Freya marched down the road to the door with a wary eye on the armed men above her. They watched her approach, slowly clustering together in the center of the wall so they could all get a good look at the newcomers in the deepening shadows below. Wren hurried up to Freya’s side and muttered to her, “Lord Woden is ever a friend to those who tell the truth, but he’s also one to appreciate the art of not getting yourself killed.”

“Meaning what?”

“Meaning there’s no reason to tell these people more than they need to know about Katja.”

Freya glanced back at the snoring woman on the back of the elk. “I think they’ll notice the hair and the ears, sooner or later.”

“If that’s our choice to make, then I choose later.”

The huntress nodded.

“Who’s there?” called down a huge bear of man with a wild brown beard and naked scalp steaming in the cold sea air.

“I’m Freya Nordasdottir of Logarven,” she answered. “My husband, Erik. Wren of Denveller. And my sister Katja, the vala of Logarven. Who are you?”

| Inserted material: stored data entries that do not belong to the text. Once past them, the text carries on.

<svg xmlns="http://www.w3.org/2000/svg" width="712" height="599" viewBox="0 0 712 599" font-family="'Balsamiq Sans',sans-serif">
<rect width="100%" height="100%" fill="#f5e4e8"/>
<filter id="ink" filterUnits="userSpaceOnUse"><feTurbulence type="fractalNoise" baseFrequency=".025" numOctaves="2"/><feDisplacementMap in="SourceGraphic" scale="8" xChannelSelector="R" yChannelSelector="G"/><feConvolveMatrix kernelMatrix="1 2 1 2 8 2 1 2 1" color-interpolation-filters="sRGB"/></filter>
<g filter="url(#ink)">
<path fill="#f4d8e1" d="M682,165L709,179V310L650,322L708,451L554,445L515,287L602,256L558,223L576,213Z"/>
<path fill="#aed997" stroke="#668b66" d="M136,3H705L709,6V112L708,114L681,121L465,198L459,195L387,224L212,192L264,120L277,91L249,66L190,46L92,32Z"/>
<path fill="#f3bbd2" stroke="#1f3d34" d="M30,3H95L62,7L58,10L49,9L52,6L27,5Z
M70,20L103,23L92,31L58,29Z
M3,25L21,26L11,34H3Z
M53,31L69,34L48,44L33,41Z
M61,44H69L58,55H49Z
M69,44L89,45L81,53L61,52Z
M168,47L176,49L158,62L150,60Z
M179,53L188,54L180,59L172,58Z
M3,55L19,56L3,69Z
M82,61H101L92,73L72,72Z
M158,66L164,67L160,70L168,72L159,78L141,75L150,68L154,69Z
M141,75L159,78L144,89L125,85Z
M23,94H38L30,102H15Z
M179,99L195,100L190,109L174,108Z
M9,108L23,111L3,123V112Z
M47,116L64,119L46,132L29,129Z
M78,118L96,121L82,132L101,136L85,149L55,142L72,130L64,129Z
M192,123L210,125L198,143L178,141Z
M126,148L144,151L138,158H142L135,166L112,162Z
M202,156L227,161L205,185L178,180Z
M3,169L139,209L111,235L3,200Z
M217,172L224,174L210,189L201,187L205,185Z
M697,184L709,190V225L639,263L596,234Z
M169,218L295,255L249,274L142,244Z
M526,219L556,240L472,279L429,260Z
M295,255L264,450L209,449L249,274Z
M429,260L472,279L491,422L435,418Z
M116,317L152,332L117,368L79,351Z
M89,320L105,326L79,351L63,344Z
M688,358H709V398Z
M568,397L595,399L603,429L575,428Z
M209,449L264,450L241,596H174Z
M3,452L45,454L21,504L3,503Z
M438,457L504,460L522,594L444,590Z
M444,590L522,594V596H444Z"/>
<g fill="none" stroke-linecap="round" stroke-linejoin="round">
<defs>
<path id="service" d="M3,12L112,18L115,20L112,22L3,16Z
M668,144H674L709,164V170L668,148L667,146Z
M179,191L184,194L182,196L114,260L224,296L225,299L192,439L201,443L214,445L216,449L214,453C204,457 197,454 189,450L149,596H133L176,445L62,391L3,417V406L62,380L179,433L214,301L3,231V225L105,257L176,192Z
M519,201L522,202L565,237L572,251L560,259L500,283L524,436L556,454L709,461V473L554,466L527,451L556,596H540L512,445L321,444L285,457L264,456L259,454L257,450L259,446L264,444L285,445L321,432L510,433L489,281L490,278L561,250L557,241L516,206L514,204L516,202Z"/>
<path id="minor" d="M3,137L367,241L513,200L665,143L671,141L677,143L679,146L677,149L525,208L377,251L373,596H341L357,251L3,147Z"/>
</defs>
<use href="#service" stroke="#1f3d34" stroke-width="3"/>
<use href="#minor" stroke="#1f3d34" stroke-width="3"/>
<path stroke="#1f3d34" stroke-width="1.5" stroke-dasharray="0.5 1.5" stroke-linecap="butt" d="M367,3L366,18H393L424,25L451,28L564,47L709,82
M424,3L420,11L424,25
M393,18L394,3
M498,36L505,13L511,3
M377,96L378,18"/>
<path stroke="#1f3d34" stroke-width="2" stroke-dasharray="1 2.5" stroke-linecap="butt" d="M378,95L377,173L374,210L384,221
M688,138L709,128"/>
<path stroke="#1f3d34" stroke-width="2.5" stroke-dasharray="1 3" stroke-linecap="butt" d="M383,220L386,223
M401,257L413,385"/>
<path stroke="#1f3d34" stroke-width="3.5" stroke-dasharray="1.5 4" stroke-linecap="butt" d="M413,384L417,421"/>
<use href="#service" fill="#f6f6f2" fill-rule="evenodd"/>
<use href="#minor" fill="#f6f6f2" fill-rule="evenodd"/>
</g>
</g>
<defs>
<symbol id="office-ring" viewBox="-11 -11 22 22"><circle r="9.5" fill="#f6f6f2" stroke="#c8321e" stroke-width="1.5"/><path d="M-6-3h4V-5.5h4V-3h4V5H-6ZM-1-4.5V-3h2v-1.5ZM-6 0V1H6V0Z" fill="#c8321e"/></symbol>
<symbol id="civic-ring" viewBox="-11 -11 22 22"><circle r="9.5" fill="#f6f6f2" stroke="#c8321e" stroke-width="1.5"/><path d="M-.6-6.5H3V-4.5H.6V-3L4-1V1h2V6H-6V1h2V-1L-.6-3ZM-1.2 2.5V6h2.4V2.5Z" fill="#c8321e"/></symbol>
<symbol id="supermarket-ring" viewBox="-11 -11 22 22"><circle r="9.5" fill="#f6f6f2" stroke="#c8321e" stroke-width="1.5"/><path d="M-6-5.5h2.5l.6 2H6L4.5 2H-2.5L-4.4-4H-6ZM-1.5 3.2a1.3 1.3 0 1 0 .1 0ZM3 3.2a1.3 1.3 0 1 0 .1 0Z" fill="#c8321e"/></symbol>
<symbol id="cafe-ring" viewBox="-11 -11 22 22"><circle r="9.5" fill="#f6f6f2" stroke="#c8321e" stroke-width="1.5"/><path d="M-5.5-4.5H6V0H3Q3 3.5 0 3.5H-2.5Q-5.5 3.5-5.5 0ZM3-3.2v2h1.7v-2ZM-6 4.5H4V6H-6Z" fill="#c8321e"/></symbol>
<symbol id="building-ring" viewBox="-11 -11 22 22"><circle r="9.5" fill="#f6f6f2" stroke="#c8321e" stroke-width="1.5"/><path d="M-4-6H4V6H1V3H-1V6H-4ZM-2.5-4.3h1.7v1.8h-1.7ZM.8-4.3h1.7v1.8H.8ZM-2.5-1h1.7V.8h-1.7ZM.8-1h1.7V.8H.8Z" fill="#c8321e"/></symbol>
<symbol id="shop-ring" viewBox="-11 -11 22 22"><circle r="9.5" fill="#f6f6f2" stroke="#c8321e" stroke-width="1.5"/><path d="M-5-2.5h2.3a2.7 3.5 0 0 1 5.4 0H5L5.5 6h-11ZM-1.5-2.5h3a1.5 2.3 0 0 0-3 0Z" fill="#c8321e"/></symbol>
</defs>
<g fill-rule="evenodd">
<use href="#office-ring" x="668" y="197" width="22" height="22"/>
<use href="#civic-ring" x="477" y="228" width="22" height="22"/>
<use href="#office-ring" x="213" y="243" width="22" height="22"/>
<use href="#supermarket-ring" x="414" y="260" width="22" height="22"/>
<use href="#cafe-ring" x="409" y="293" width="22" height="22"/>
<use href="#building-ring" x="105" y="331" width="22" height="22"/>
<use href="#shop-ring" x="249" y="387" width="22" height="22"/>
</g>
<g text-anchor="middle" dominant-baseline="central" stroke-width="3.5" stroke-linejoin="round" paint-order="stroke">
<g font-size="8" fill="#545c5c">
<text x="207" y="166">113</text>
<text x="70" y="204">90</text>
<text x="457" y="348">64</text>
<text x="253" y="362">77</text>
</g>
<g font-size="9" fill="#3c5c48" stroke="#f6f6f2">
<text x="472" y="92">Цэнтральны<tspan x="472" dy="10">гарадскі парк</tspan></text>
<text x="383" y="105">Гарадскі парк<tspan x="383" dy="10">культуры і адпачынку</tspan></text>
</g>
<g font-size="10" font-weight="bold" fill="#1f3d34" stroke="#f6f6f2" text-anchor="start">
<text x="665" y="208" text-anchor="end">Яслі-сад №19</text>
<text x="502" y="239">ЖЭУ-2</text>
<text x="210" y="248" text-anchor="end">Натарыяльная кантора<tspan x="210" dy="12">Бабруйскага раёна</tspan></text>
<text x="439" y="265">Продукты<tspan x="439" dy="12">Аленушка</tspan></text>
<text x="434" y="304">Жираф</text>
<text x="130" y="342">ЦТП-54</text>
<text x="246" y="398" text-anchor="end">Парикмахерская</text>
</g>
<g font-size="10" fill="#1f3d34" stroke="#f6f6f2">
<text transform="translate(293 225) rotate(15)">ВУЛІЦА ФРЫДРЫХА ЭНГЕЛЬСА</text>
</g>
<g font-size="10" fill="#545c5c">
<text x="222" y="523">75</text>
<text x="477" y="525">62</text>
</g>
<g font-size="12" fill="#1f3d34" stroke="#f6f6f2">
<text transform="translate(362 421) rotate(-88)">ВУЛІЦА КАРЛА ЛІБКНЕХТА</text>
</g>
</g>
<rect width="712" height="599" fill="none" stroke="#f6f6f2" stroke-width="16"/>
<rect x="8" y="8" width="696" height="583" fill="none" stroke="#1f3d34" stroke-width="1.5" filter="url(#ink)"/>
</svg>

The man smiled a broad white-toothed smile. “I’m the fellow on the wall asking the questions. What’s wrong with your sister?”

“She’s hurt, and sick. We need shelter for the night.”

“Oh? Just a night, is it? Planning to move on in the morning?”

“We’re looking for a vala named Skadi, from Hengavik. Or any vala, really. Gudrun of Denveller sent us to speak to her.”

The men on the wall talked among themselves for a moment before the bearded man called down, “What business do you have with the queen?”

“Queen?” Wren frowned at Freya. “The vala is a queen? That’s not good.”

“Valas have been known to marry. I suppose they can marry a king as easily as any other man,” the huntress said. She called up to the warriors, “We’ve come to learn about the reavers, which have destroyed Denveller and reached Logarven in the east. Gudrun said that Skadi could answer our questions.”